Going further into the experiential, designer Agi Haines’s The Anatomy Lesson: Dissecting Medical Futures invites viewers to perform “futuristic” medical acts such as cleaning a nanoparticle filter fitted inside a trachea. Yet another way of questioning the medicine of the future, its technological innovations and their desirability…
Big Heart Data, by designer Salomé Bazin, founder of the Cellule design studio for innovation in the health sector, and Pablo Lamata from the department of biomedical engineering at King’s College, presents another prospective vision of surgery. The piece consists of a digitally rendered human heart, allowing viewers to visualize the growth of a given heart and anticipate potential cardiac diseases. A wall of 3D-printed hearts provokes reflection on our own individuality and the way it is materialized all the way to our vital organs…
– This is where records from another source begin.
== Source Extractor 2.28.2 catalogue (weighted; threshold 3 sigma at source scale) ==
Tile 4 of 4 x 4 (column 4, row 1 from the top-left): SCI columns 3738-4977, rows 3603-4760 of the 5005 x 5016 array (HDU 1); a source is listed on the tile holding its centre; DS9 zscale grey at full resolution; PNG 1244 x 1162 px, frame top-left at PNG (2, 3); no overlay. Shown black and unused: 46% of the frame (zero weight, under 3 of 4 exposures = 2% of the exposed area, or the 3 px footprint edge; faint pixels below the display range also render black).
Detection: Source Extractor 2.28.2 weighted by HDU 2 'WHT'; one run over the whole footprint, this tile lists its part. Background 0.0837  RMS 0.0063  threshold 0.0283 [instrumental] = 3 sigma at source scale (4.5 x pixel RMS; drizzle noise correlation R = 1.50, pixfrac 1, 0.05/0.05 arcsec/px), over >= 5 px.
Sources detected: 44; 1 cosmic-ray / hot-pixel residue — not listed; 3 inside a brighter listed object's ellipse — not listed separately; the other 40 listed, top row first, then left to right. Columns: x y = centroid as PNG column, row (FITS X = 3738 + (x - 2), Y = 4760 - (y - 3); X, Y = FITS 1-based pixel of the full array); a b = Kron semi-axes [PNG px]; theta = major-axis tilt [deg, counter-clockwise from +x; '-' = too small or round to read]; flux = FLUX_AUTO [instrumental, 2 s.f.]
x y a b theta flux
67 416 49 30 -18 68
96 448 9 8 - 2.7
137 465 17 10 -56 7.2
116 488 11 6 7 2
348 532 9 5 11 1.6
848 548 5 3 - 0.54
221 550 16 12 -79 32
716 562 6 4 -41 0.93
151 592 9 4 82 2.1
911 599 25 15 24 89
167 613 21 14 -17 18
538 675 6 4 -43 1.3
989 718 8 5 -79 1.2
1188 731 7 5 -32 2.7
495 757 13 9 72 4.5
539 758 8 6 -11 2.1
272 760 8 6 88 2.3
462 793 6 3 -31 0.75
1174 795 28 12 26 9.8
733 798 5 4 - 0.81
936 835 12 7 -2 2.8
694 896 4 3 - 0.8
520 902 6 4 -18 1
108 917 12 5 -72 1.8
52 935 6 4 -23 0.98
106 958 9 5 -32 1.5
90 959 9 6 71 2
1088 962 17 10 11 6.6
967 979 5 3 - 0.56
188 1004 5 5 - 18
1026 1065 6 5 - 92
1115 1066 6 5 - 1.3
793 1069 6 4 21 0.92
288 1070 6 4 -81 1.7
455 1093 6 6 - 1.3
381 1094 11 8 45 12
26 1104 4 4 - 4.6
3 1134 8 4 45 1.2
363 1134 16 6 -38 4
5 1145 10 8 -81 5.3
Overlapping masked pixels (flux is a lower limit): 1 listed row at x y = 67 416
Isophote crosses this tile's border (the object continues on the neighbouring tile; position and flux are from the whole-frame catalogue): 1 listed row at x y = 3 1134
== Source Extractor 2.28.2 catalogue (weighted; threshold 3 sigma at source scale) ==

Adopting a much more low-tech approach, the two installations Vessels of Care and Control tackle the issue of creating and maintaining life, while questioning our relationship with nature.
The Hivecubator 2.0, by artist, researcher and beekeper Michael Bianco, demonstrates the interdependence between humans and bees. A DIY incubator of human cells is connected to a beehive, whose activity produces the heat necessary for the in vitro culture of living cells.
Compostcubator 2.0, by Oron Catts and Ionat Zurr, is a low-tech incubator installed in the Science Gallery courtyard that uses the heat generated by bacteria present in the compost to develop the scar cells of mice and keep them alive. Viewers can monitor the temperature of the compost, which determines whether or not the tissue culture survives. Oron Catts (also co-founder of the Australian bioart center SymbioticA) and Ionat Zurr already presented their Tissue Culture and Art Project in 1996, using tissue culture and biotechnologies to create semi-living sculptures.
Medicine of the future: from repairing to augmenting the human body?
By affirming the intimate relationships that can exist between artistic and scientific practices, “Spare Parts” shows to what extent medical research is connected to the evolution of our societies and shaped by our cultures—ethically, technologically and philosophically. The work of Amy Congdon, who applies the techniques of traditional crafts such as embroidery or lacework to the field of tissue engineering, is a memorable example. Her installation Crafting the Body offers a glimpse of a not-so-distant future, where repairing the human body could take the form of an artwork.
“Spare Parts”, showing though 12 May 2019 at Science Gallery London.
In 2020, five new Science Gallery spaces will open in Detroit, Bengalore, Venice, Melbourne and Rotterdam.